T.C. students allegedly took ‘upskirt’ photos of teachers

By Erich Wagner (File photo)

Alexandria police are investigating four T.C. Williams students accused of taking nonconsensual “upskirt” photos of two teachers in class.

According to search warrant affidavits filed by detectives in Alexandria Circuit Court, a group of students encouraged each other to take photos of female teachers’ buttocks and up their skirts.

According to court documents, on May 12, a student took two photos of his female teacher, one of her buttocks and another up her skirt. He showed them to two other students, who eventually informed T.C. Dean Rene Cadogan.

In a separate incident on May 15, three students — which the Times will refer to as students X, Y and Z — took photos of another teacher. Student X allegedly told police that “several people started telling him, ‘Photo, photo, photo,’ encouraging him to take a photo” of the teacher, according to the affidavit.

Student Y in the class took video from under the teacher’s skirt, but he said it “did not turn out” and deleted it immediately, detectives said. But later, he and Student Z got behind the teacher, who was assisting another student at a desk, at which point Student Y handed his phone to Student Z, who took two photos from under her skirt.

According to Student Y, one was “out of focus” but the other photo showed the teacher’s underwear.

Again, students who witnessed the alleged incident or received text messages with the photos informed Cadogan.

Only one of the four students was named in court documents, and he has been charged in Alexandria General District Court with illegally photographing a non-consenting person, a misdemeanor.

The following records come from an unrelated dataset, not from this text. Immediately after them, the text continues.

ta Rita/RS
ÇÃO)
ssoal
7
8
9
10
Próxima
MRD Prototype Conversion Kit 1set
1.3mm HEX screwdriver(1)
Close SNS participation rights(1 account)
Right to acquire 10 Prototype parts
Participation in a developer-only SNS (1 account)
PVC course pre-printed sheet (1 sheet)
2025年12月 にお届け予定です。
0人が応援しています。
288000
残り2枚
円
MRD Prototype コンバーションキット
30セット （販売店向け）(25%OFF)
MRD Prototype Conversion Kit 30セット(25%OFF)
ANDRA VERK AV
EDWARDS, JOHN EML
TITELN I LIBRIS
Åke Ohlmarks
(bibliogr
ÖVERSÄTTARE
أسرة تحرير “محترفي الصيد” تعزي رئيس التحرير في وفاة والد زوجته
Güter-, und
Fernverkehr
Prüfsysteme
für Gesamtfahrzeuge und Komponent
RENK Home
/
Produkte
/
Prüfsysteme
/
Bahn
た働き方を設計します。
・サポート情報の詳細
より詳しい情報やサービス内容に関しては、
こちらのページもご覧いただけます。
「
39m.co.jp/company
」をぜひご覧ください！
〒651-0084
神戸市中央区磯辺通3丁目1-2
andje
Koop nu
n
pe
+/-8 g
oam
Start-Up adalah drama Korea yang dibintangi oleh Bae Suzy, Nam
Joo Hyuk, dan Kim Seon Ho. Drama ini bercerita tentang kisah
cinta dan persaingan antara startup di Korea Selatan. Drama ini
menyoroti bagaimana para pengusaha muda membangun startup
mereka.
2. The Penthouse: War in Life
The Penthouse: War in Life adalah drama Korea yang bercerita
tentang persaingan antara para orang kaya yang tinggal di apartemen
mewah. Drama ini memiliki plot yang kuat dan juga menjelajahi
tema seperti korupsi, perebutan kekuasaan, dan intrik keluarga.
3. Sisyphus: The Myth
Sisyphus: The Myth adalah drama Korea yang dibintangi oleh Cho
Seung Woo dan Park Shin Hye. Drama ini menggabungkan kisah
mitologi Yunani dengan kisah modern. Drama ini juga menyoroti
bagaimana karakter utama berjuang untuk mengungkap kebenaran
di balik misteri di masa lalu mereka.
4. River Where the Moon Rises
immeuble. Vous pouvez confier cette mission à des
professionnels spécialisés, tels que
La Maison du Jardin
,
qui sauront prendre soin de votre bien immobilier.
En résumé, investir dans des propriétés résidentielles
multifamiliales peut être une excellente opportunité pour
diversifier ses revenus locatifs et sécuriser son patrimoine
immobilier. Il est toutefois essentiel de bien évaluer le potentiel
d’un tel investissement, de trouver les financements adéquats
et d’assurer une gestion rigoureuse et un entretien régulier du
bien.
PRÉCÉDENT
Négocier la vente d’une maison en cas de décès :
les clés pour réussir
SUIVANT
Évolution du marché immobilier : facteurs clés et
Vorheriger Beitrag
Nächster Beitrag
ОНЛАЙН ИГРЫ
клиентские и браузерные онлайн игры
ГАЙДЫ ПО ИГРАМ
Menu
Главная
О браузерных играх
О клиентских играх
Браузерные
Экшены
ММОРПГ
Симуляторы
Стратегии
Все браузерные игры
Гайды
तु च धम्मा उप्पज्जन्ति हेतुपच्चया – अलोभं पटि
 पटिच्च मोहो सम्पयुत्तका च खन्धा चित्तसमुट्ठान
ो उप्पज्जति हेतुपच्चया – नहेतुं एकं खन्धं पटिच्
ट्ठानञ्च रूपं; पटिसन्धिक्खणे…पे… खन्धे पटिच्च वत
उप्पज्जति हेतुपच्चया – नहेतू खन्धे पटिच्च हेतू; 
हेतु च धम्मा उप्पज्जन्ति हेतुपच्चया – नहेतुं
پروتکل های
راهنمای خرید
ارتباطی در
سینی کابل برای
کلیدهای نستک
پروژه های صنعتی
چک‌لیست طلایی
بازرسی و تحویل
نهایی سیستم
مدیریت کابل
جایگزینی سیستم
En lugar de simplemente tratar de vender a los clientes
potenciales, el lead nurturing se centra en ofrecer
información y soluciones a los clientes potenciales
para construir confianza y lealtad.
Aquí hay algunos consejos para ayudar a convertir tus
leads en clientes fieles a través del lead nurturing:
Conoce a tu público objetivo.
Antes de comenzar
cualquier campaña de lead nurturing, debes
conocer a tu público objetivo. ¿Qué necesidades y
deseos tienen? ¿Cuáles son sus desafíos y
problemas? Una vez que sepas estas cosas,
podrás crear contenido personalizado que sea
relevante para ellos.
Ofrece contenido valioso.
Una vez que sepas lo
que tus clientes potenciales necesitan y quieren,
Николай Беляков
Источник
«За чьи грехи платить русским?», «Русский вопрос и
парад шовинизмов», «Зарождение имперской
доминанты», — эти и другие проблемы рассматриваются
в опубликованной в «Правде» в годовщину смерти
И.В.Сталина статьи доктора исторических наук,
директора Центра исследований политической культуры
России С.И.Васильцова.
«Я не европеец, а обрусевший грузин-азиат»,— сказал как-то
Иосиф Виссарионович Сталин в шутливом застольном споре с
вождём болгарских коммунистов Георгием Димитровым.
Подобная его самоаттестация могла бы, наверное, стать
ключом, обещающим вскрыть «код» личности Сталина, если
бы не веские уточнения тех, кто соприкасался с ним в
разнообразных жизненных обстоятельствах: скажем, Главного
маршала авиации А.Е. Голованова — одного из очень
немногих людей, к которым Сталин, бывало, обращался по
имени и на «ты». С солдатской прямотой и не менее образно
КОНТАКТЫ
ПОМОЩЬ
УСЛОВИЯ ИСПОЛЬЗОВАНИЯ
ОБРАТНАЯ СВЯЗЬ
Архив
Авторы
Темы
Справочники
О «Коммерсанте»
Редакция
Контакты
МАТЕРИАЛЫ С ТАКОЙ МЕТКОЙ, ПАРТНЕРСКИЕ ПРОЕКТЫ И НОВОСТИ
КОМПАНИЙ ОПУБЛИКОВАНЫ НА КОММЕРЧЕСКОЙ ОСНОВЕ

He was released under his own recognizance, according to court records.

In 2005, Virginia lawmakers passed legislation prohibiting such photography after a loophole in state law allowed a man accused of using a video camera to look up teenagers’ skirts at a Norfolk mall to evade more than 10 days in jail.

And in March, Massachusetts enacted a similar law just one day after the state’s supreme court ruled that the previous law did not prohibit “upskirt” photos taken in public.

Alexandria City Public Schools officials said in a statement that they cannot comment about the incidents because of the police investigation, but said the district is dedicated to creating a safe environment for students and faculty.

“We take the allegations very seriously and are cooperating fully with the police,” officials wrote. “We will take any necessary disciplinary actions and do all we can to protect our teachers and students in the classroom.”

T.C. sophomore Tayah Sanchez said she was shocked by the allegations.

“I think that’s crazy,” she said. “I never thought somebody would do something like that.”

Police spokeswoman Crystal Nosal said the department does not comment on cases involving juveniles.